Not long ago, an American-based funder focused on improving the access that chronically underserved communities have to vet care, told one of our sister organizations that using mobile veterinary clinics in remote Indigenous communities was “inefficient.” Their experience funding mobile units in urban U.S. cities made the comment understandable - but also revealing. A map and a few conversations with frontline providers quickly shifted their perspective. What seems inefficient through a U.S. urban lens is, in Canada’s geographic and cultural landscape, often the only workable model.
But cross-border misunderstanding is only part of the story. Within Canada, there remains a deeper cultural and historical illiteracy: a failure to understand how government policy intentionally created conditions where Indigenous communities could not build the animal-management and public-health systems available elsewhere.

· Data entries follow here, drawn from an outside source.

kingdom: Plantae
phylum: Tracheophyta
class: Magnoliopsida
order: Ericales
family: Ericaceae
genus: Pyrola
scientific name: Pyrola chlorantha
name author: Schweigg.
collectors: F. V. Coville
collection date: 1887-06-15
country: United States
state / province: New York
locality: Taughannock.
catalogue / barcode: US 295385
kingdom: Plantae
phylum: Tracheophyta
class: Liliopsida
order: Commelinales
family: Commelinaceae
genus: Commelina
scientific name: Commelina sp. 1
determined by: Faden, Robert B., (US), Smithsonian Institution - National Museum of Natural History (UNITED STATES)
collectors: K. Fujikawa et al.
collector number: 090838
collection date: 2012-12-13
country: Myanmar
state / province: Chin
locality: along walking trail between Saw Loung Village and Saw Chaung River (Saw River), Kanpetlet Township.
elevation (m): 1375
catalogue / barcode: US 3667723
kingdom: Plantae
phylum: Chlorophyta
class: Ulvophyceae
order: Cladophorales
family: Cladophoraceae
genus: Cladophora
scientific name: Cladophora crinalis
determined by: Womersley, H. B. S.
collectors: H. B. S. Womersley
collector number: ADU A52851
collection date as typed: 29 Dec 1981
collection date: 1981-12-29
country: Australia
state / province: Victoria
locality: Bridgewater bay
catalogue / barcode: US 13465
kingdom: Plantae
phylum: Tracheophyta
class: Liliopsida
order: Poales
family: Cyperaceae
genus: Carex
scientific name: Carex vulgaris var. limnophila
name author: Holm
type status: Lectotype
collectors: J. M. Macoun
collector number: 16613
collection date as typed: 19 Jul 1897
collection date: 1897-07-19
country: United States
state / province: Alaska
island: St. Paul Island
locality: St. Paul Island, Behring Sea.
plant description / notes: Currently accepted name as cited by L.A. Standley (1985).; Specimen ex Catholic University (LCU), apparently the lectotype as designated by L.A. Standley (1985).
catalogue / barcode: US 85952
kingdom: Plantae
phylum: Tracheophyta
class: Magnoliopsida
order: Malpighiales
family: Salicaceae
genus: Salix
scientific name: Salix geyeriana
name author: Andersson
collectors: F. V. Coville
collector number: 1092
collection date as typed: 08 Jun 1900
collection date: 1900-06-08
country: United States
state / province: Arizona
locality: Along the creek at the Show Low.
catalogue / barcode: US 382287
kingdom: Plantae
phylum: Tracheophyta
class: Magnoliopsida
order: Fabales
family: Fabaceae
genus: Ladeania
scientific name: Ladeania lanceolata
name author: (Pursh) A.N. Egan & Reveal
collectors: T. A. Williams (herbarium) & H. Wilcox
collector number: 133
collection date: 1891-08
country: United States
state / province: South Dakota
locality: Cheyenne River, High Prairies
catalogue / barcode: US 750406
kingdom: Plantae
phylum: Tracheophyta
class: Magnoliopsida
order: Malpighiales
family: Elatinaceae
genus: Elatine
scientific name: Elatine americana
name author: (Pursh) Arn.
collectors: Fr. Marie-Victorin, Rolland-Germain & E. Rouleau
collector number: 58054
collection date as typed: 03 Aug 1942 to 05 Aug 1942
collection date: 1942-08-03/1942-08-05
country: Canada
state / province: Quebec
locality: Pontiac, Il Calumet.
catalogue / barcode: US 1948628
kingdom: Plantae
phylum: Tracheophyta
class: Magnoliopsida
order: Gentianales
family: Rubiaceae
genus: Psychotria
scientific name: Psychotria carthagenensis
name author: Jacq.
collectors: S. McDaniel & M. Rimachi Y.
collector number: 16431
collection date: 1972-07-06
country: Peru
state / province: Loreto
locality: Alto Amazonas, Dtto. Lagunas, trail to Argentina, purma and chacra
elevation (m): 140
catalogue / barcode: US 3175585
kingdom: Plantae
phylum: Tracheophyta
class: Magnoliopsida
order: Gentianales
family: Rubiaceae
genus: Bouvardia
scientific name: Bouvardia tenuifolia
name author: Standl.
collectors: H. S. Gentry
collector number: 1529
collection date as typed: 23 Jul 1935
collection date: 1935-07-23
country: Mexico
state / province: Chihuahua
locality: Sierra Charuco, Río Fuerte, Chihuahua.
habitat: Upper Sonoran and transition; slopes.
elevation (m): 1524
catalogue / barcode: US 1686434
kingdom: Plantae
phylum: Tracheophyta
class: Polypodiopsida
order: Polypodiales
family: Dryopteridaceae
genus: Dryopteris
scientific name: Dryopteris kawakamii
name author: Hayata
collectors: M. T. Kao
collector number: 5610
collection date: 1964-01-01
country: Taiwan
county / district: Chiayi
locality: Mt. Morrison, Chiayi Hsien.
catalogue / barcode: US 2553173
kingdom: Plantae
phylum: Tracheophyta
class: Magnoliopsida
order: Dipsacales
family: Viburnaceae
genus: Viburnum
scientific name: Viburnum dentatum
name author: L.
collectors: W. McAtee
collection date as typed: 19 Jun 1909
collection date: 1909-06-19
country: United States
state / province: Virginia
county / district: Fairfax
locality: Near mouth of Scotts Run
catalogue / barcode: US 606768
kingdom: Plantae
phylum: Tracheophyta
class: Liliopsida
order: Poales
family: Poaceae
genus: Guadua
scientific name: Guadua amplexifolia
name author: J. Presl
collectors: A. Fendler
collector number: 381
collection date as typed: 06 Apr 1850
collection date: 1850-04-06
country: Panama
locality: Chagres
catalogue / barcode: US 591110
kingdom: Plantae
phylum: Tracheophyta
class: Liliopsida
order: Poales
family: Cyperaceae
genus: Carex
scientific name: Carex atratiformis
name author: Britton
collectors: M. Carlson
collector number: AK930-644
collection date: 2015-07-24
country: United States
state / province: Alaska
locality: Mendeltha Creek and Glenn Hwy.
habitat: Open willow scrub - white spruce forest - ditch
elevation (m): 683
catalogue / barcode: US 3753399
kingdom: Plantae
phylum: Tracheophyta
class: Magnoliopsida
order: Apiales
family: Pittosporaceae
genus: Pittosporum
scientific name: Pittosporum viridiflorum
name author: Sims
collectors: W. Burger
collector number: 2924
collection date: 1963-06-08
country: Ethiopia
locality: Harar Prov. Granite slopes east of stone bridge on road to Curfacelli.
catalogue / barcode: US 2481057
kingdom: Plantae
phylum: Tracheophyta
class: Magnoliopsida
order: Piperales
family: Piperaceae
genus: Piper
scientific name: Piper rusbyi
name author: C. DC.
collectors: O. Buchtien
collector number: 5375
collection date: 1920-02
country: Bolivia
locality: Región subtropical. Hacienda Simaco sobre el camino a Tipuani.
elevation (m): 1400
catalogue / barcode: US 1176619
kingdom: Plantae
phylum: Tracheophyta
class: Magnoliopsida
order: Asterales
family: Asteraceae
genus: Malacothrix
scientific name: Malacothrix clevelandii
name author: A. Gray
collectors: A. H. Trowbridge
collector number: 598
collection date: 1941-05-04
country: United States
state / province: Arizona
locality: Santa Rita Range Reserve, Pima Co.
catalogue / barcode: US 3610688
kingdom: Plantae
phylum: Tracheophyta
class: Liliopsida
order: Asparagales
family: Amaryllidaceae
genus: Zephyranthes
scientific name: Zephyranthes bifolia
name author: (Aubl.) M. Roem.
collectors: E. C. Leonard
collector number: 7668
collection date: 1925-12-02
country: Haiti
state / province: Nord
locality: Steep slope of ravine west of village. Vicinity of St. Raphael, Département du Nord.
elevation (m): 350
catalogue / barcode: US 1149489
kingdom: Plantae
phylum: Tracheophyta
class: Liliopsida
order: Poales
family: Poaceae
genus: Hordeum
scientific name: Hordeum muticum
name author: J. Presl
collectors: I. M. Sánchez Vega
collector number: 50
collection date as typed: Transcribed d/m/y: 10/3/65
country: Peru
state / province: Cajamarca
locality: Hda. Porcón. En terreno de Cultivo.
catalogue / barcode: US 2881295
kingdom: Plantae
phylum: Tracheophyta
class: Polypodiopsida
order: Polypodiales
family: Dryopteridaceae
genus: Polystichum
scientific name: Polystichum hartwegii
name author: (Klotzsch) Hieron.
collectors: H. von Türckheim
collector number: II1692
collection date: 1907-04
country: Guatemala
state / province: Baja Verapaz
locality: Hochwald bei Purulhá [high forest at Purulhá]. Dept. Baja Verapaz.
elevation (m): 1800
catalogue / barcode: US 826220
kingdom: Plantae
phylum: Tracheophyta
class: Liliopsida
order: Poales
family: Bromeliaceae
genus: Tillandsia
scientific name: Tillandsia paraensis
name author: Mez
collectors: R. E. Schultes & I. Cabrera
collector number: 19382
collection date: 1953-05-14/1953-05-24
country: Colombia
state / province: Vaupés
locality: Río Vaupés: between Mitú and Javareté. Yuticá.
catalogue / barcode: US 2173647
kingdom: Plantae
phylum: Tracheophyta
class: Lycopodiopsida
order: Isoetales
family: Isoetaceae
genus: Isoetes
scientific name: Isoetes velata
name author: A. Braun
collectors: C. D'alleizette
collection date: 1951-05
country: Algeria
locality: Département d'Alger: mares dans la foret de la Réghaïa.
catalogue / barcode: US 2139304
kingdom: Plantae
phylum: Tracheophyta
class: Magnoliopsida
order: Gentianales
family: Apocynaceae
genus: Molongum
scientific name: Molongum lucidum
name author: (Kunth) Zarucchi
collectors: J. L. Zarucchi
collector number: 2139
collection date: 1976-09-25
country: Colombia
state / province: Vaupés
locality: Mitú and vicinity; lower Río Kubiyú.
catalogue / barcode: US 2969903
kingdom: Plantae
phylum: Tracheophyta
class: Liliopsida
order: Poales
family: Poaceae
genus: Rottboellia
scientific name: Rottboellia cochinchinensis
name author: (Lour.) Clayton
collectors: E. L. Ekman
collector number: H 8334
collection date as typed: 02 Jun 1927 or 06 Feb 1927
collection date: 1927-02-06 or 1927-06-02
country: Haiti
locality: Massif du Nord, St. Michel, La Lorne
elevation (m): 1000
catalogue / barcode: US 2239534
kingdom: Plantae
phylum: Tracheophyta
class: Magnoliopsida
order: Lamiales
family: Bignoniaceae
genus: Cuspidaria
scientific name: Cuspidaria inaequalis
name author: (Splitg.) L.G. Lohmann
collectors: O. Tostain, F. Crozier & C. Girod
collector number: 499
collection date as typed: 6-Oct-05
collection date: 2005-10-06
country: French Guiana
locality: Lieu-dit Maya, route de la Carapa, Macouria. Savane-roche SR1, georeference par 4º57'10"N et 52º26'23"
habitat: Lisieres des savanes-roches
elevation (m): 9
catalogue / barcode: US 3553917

Indigenous communities have been naming these realities for generations. What is new is that more institutions are finally beginning to understand them.
Under the Indian Act, First Nations were placed on reserve lands with limited economic opportunities. In exchange - while controlling and profiting from Indigenous peoples' traditional territories and restricting local economies - the federal government claimed responsibility for providing the essential services that communities on reserves could not fund. Many of those services never came. As a result, community animal management has become an unjust and disproportionate social determinant of human health in many Indigenous communities.
This systemic gap - created through federal policy design and still experienced in communities today - is explored in a recent blog post on our website that summarizes a Healthy Debate article on this issue.
This reality is too often misread, even by well-meaning institutions. In the absence of accessible veterinary care and population management, some communities have had to make extremely difficult decisions to keep children safe. It is not a moral failing. It is a policy outcome.
Through Increased ACCESS and our Indigenous SPCA initiative, we are working with Nations to build Indigenous-led, culturally grounded systems that include access to mobile veterinary clinics, community-designed infrastructure, safe dog-housing spaces, and approaches rooted in teachings, Elders’ guidance, and local law. These aren’t “animal issues.” They are public-health interventions.
These approaches are being shaped by Nations themselves, grounded in their laws, teachings, governance traditions, and community priorities. Our role is to support that leadership and help build the systems that make it possible.
For philanthropy, this moment calls for a shift: from funding symptoms to strengthening systems, from importing outside models to supporting Indigenous-designed ones, from charity to equity.
Canada is ready for this reframing. Many Indigenous leaders are already guiding the way.